Google Finally Stops Playing Mute On Net Neutrality, Says New Rules Won't Hurt Google Fiber In The Slightest
from the NOW-you-lend-a-hand? dept
While Google was a major player in the net neutrality fight early on, the company performed a stark about-face on the issue sometime around 2010. Google was responsible for co-writing the FCC’s original, wimpy net neutrality rules alongside AT&T and Verizon, which were jam-packed with loopholes and ensured that wireless networks and devices weren’t covered at all. When called out on this, Google pretty feebly insisted they weren’t being inconsistent, though it was clear to most folks that the company had shifted lobbying strategies in the hopes of fostering a better relationship across both sides of the political aisle.
As a result, when net neutrality supporters needed Google the most during the Title II debate, Google remained silent. Recently, when asked about net neutrality during press events, the company simply refused to comment.
Now that the Title II tide has shifted without Google’s help, the company has re-entered the discussion to once again support meaningful net neutrality rules. We noted a few weeks ago that Google told the FCC in a filing that Title-II based rules could actually help their Google Fiber deployment by streamlining the utility pole attachment process. Now in a conversation with the Washington Post, Google has made its clearest public statement in years regarding support for Title II net neutrality rules:
“The sort of open Internet rules that the [Federal Communications Commission] is currently discussing aren’t an impediment to those plans,” Google said in a statement, “and they didn’t impact our decision to invest in Fiber.”

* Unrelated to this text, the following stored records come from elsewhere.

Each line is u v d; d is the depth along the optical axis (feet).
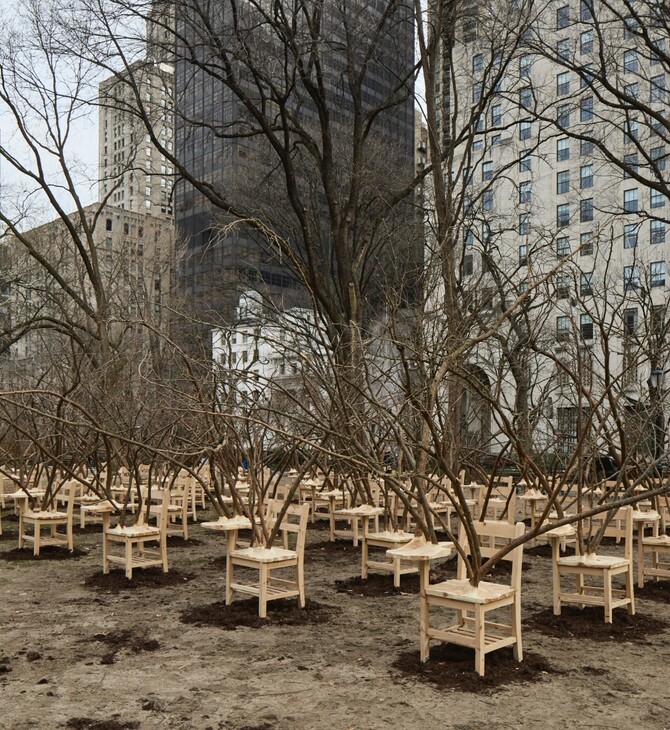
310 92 64.03
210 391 32.40
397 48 70.18
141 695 17.66
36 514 38.17
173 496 43.78
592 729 15.61
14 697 17.54
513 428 28.78
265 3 69.26
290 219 79.20
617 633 22.86
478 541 19.84
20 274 77.00
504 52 62.85
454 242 43.68
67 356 47.93
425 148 100.32
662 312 36.65
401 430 26.76
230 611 25.68
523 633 22.88
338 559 37.11
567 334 34.68
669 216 139.64
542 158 66.74
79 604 27.20
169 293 59.62
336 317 60.39
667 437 32.30
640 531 29.81
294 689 18.01
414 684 18.24
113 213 110.01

That’s of course in contrast with AT&T, Verizon, and Comcast, which continue to proclaim that if Title II neutrality rules are passed, they’ll stop investing in broadband networks and people will lose their jobs. Of course, the fact is AT&T and Verizon were already dramatically cutting back on fixed-line broadband investment and cutting those jobs anyway, and in many of the areas Google is now looking at for Google Fiber deployments. Again, Title II is only a worry for ISPs interested in abusing their gatekeeper position to make an extra buck, and that’s not Google Fiber’s MO as a disruptive new market entry looking to make friends.
Regardless and whatever the motivation, it’s nice to see Google join net neutrality supporters on the right side of the street again, even if it’s a day late and a dollar short.